Task to complete: For the material below, return exactly the lines starting at the line containing "models.py demasiado grande." and ending at the line containing "from flask import Flask", both ends included, and no others.
:::::
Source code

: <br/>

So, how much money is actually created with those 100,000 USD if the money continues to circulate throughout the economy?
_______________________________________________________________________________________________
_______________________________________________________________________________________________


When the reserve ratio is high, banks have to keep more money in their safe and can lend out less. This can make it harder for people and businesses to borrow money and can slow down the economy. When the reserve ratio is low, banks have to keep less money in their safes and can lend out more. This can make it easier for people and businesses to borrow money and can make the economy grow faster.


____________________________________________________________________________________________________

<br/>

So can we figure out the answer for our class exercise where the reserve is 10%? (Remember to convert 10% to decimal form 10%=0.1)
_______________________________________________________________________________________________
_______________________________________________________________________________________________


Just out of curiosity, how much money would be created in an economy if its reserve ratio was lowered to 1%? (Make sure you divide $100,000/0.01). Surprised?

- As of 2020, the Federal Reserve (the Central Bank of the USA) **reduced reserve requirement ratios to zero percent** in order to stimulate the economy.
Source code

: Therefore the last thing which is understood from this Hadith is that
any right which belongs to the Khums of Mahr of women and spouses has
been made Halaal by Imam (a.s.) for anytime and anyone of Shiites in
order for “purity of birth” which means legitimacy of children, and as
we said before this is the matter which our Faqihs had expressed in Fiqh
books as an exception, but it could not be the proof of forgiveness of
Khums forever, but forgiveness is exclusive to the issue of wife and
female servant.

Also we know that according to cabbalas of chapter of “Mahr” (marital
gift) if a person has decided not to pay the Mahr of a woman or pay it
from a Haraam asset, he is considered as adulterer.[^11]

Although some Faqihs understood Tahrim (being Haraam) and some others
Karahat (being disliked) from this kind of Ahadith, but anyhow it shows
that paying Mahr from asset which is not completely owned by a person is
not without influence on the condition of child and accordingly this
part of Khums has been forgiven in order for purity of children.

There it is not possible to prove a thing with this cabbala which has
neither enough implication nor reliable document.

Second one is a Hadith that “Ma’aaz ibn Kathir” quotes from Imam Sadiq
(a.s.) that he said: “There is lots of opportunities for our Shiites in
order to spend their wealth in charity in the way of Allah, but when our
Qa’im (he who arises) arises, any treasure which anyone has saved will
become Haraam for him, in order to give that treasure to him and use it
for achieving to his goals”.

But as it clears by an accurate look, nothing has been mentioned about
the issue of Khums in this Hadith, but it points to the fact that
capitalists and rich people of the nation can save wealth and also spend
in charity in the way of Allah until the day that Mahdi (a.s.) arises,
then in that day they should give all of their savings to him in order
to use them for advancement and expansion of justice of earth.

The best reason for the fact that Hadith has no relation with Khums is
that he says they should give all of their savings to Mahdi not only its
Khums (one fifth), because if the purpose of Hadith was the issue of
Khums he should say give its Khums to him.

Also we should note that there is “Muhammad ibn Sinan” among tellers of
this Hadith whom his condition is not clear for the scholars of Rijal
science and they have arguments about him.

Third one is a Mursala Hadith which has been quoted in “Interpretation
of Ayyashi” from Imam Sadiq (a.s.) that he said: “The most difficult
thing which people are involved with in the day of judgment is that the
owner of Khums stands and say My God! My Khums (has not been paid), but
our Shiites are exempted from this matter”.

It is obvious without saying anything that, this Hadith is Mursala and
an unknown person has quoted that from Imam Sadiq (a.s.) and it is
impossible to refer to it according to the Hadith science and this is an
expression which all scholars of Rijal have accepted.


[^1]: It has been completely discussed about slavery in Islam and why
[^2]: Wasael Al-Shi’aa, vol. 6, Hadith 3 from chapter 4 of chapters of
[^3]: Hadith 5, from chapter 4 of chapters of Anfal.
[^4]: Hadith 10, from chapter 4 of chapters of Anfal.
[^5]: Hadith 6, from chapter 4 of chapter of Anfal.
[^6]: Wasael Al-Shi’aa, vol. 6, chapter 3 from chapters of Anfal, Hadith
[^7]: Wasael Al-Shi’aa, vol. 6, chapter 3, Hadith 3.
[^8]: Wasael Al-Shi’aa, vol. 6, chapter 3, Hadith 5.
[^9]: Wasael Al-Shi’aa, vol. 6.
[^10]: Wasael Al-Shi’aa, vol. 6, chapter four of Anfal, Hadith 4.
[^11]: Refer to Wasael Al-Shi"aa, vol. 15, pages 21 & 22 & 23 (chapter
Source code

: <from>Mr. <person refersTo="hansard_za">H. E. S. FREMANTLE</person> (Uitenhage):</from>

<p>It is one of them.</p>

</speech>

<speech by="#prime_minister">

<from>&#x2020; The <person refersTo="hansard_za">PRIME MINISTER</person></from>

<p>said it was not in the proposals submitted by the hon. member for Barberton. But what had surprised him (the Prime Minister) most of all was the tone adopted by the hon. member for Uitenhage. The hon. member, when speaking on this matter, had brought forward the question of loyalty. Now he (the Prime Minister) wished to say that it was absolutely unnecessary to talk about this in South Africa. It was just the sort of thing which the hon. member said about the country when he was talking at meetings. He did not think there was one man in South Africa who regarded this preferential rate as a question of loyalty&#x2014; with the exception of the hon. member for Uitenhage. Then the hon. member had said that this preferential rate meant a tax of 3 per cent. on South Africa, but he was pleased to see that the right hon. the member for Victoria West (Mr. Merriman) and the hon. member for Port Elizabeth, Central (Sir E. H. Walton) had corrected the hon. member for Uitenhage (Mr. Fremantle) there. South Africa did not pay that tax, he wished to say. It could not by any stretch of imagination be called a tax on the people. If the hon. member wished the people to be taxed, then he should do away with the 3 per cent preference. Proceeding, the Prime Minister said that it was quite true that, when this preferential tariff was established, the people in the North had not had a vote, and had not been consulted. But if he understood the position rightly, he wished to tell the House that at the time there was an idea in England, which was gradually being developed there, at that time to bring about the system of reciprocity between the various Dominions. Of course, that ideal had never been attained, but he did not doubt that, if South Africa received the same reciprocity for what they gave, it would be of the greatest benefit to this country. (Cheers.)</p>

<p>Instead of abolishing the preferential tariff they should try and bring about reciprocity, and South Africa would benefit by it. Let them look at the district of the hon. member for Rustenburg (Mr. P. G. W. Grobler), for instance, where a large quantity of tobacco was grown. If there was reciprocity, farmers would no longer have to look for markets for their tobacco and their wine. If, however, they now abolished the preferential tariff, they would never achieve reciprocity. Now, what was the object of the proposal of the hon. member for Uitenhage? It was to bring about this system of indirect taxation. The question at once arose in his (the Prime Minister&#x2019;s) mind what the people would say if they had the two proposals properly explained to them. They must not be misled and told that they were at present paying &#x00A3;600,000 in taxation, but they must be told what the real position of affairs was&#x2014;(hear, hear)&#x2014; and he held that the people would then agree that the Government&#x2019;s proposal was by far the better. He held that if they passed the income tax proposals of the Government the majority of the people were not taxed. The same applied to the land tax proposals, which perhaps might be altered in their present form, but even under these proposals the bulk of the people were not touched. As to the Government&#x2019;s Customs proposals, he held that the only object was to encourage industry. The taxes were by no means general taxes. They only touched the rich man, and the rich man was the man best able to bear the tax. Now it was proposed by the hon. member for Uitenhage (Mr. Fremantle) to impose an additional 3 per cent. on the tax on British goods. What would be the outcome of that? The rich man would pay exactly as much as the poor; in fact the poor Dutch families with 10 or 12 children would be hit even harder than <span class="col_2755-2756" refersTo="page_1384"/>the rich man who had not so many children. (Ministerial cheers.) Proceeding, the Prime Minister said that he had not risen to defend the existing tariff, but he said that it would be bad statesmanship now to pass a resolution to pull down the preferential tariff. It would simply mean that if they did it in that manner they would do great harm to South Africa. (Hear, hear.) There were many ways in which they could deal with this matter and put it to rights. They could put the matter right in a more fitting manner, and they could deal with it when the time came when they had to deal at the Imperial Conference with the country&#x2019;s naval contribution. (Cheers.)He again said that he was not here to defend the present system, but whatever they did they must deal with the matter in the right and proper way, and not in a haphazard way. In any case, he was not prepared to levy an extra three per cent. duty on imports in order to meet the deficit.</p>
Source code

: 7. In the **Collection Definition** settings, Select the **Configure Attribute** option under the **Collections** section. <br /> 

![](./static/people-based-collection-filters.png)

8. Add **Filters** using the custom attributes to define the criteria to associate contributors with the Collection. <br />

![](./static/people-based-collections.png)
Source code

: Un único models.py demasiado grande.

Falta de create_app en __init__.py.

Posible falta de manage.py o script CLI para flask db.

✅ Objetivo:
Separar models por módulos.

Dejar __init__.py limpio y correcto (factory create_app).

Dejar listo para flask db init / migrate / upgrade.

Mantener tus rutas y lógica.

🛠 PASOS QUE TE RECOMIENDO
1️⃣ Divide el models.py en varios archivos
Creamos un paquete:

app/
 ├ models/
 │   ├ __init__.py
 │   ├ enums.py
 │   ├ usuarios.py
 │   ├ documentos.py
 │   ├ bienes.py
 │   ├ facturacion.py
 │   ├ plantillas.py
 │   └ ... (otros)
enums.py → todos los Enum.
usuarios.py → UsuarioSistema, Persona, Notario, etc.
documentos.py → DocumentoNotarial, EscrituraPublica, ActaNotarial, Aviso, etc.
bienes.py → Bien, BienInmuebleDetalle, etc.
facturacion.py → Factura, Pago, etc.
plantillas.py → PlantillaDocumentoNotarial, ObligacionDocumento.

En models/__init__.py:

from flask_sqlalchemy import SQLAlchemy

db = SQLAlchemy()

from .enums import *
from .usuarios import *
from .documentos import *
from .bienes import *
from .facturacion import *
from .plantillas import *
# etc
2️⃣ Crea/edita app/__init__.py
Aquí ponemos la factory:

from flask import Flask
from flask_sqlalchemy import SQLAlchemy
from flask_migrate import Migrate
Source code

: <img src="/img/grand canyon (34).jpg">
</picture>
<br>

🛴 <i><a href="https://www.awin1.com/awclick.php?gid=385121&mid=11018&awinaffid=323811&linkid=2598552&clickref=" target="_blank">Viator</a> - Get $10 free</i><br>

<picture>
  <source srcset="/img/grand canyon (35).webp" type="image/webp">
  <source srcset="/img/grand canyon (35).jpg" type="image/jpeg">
:::::
Solved problem:
: Un único models.py demasiado grande.

Falta de create_app en __init__.py.

Posible falta de manage.py o script CLI para flask db.

✅ Objetivo:
Separar models por módulos.

Dejar __init__.py limpio y correcto (factory create_app).

Dejar listo para flask db init / migrate / upgrade.

Mantener tus rutas y lógica.

🛠 PASOS QUE TE RECOMIENDO
1️⃣ Divide el models.py en varios archivos
Creamos un paquete:

app/
 ├ models/
 │   ├ __init__.py
 │   ├ enums.py
 │   ├ usuarios.py
 │   ├ documentos.py
 │   ├ bienes.py
 │   ├ facturacion.py
 │   ├ plantillas.py
 │   └ ... (otros)
enums.py → todos los Enum.
usuarios.py → UsuarioSistema, Persona, Notario, etc.
documentos.py → DocumentoNotarial, EscrituraPublica, ActaNotarial, Aviso, etc.
bienes.py → Bien, BienInmuebleDetalle, etc.
facturacion.py → Factura, Pago, etc.
plantillas.py → PlantillaDocumentoNotarial, ObligacionDocumento.

En models/__init__.py:

from flask_sqlalchemy import SQLAlchemy

db = SQLAlchemy()

from .enums import *
from .usuarios import *
from .documentos import *
from .bienes import *
from .facturacion import *
from .plantillas import *
# etc
2️⃣ Crea/edita app/__init__.py
Aquí ponemos la factory:

from flask import Flask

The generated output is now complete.